**Quoted passage:**
When the market cannot provide – such as where the financial returns are not in line with the social returns – we often turn to public sector solutions. But that can bring new problems: government failures are different from market failures, but real nonetheless. Political time horizons can be short, leading to myopic decisions; budgets can be inflexible and siloed; performance management inadequate; and Treasuries and fiscal policies may constrain sensible investments. In developing countries, government failures can be compounded by the involvement of multiple aid agencies.
One promising answer to this set of problems is Social Impact Bonds. Under this scheme, private investors put money into key services, often delivered by non-profit organisations, to produce certain kinds of social benefits. Once reliable independent evidence shows that there has been an improvement leading to a social benefit, the government uses taxpayer money to give the investors their money back with a decent (roughly commercial) return. But if there is no proven social benefit, there is no payout by government. So investors take the risk that interventions don’t work, while being paid with interest for the ones that do. (Alert readers will notice that this is not really a ‘bond’ in the conventional sense.)
This approach is now being tested in the UK, US, Australia and elsewhere. In the UK pilot developed by Social Finance, Social Impact Bonds are being used to pay for services which are intended to reduce reoffending by ex-offenders. Investors put money into a coordinating organization which funds a variety of interventions intended to reduce recidivism, such as training programmes, housing, and counseling. The investors will be paid by the Ministry of Justice (out of the savings they make lower prisoner numbers) if reoffending is shown to go down faster for this group of prisoners than with other comparable prisoners in the prison population.
When this was launched in the UK, we asked whether this model had applications in development. For example, could donors translate social impact into a financial return for investors, in the way the Ministry of Justice has turned lower reoffending into financial returns for investors in the UK? Or are there development interventions which could yield sufficient financial returns to be attractive to investors even without donor support? Over the past few months CGD in Europe has partnered with Social Finance to explore the idea of Development Impact Bonds – to create a new way to invest in development.
The Development Impact Bonds Working Group recently met for the first time to explore whether and how social impact bonds could work in development. I’m privileged to be co-chairing the group with Elizabeth Littlefield of OPIC and Toby Eccles of Social Finance. It is a frighteningly smart and experienced group of people, which is a sign of the considerable interest in the idea from financial institutions, donor agencies, foundations, and others. (The full list of members of the Working Group members is here.)
Here are some problems this approach may be able to help solve:
- Could Development Impact Bonds be a way to engage the private sector to help improve the management of public services?
Governments in both developed and developing countries find it difficult to manage service delivery contracts successfully. The private sector can be more effective at testing different approaches, monitoring performance, scaling up success and exiting from failure, creating incentives to do better, and is less susceptible to political pressures to misallocate resources. Purely private sector solutions can suffer from problems of access and equity, but can Development Impact Bonds harness the strengths of private sector management while using government money to ensure that services are accessible to the poorest? - Can Development Impact Bonds provide flexible money to support outcomes instead of targeting money inflexibly on particular services?

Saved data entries

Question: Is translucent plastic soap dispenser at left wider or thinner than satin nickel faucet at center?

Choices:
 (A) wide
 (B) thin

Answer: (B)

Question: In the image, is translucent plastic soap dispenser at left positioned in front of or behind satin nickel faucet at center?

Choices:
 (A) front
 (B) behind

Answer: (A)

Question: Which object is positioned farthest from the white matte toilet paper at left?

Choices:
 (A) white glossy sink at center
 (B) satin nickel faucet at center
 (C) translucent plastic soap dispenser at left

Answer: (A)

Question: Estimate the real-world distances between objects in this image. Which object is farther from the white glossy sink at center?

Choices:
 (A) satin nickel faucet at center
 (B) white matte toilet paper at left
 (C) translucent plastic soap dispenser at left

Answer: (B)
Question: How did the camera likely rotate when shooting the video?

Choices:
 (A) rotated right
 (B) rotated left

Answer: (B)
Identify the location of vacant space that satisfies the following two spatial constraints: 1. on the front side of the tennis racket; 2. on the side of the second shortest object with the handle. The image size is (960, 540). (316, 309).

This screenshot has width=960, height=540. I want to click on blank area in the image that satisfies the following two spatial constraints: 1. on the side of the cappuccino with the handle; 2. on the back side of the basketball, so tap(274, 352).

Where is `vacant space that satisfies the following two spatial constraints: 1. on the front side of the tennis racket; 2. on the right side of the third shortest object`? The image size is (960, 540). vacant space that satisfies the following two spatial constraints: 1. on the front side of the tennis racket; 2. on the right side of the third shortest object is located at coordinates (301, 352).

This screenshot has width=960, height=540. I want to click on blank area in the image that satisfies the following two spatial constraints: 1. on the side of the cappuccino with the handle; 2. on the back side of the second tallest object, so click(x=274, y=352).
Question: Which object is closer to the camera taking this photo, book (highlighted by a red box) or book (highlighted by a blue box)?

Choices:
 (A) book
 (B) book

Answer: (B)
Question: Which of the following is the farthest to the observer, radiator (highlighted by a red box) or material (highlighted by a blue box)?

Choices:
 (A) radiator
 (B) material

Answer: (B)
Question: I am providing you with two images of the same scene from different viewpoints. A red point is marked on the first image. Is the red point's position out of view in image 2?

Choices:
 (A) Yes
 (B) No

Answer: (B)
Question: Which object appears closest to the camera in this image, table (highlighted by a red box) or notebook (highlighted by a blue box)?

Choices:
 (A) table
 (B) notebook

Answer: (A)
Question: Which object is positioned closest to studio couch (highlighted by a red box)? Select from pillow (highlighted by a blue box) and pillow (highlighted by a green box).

**Things to do:**
[1] Rewrite the passage on Development Impact Bonds from "When the market" to "multiple aid agencies.", changing "myopic" to "shortsighted".
[2] In the passage on Development Impact Bonds, put this sentence into Spanish: "This approach is now being tested in the UK, US, Australia and elsewhere."
[3] According to the passage on Development Impact Bonds, who co-chairs the Development Impact Bonds Working Group along with the writer?

**Results for each task:**
[1]
When the market cannot provide – such as where the financial returns are not in line with the social returns – we often turn to public sector solutions. But that can bring new problems: government failures are different from market failures, but real nonetheless. Political time horizons can be short, leading to shortsighted decisions; budgets can be inflexible and siloed; performance management inadequate; and Treasuries and fiscal policies may constrain sensible investments. In developing countries, government failures can be compounded by the involvement of multiple aid agencies.

[2] Este enfoque se está probando ahora en el Reino Unido, Estados Unidos, Australia y otros lugares.

[3] Elizabeth Littlefield of OPIC and Toby Eccles of Social Finance.